13 Gb in two minutes is a throughput of 110 Mb/Sec,
which doesn't seem ludicrously slow.

What's your target?

BugBear
From: Alan Malloy on
bugbear wrote:
> Hakan wrote:
>> Lew wrote:
>>
>>
>>
>>> First, 13.7 MB isn't so terribly large. Second, markspace
>>> specifically asked for hard numbers and pointed out that adjectives
>>> like "extremely big" are not terribly meaningful, yet you ignored
>>> that advice and the request and simply provided another vague
>>> adjective, "immense", without any indication of what your target
>>> performance is. Third, he asked for an SSCCE, which you also ignored
>>> completely.
>>
>>> Given all that, you make it impossible to help you, but let me try
>>> anyway. I'm just a great guy that way.
>>
>>> But you're still going to have to provide an SSCCE. Read
>>> <http://sscce.org/>
>>> to learn about that.
>>
>>> You mentioned that "reading each character with a RandomAccessFile is
>>> too slow". OK, then don't do that! Stream the data in, using a
>>> large block size for the read, for example, using
>>> <http://java.sun.com/javase/6/docs/api/java/io/BufferedReader.html#BufferedReader(java.io.Reader,
>>>
>>> int)>
>>> to establish the stream.
>>
>>> At that point your search for digits is nearly all memory-bound. On
>>> most modern systems you should be able to fit the entire 13.7 MB in
>>> memory at once, eliminating I/O as a limiting factor.
>>
>>> Now you just need an efficient algorithm. Perhaps a state machine
>>> that scans your 13.7 MB in-memory buffer and spits out sequences of
>>> digits to a handler, somewhat the way XML SAX parsers handle searches
>>> for tags, would be useful.
>>
>>> Now for the best piece of advice when asking for help from Usenet:
>>
>>> <http://sscce.org/>
>>> <http://sscce.org/>
>>> <http://sscce.org/>
>>
>> Sorry about the mistake, but the file is actually 13 GB. I can read to
>> a character array buffering about 30 million characters before the
>> heap space is overflowed. This is still only a part of the file.
>>
>> The sscce site is down and not accessible when I tried.
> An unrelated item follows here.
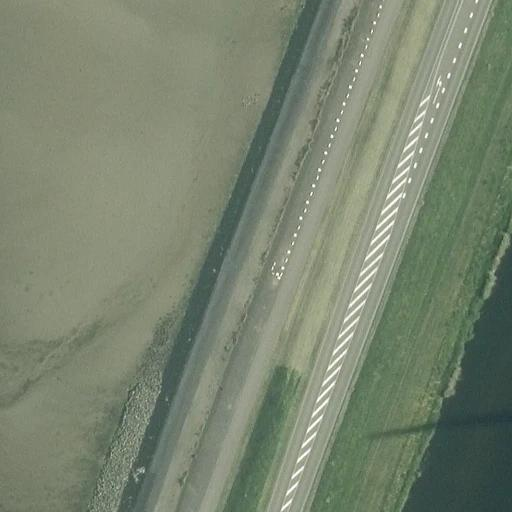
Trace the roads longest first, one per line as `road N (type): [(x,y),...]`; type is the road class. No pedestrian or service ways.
road 1 (unclassified): [(200,511),(390,0)]
road 2 (trunk): [(289,511),(466,0)]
What I have
>> been doing so far is something like this in rough code:
>>
>> static int nchars=27000000;
>> int startpos=0;
>> File readfile="../x.txt";
>> FileReader frd=new File;
>> String searchs="20020701";
>> char[] arr=new char[nchars];
>>
>> while (more dates to search for)
>> {
>> frd=new FileReader(readfile); /*reopen file
>> frd.skip(startpos); /*move to file pointer where final place of last
>> date was found
>> frd.read(arr,0,nchars); /*10
>> find number of date occurrences in arr with pattern matching
>> update searchs (first time to "20020702" and so on
>> startpos=startpos+(last place of pattern match)
>> output result for this date
>> }
>>
>> This in all tends to use one to two minutes per run of the loop. What
>> I would like to do is to a) either preprocess the file such that I get
>> an input file where only numbers are present or b) change the read
>> call at label 10 so that it only reads numbers instead of all next
>> characters. Thank you so much for your help!!
>
>
> 13 Gb in two minutes is a throughput of 110 Mb/Sec,
> which doesn't seem ludicrously slow.
>
> What's your target?
>
> BugBear

He's complaining that he's spending two minutes in each iteration of his
loop; the loop reads only 27MB per iteration.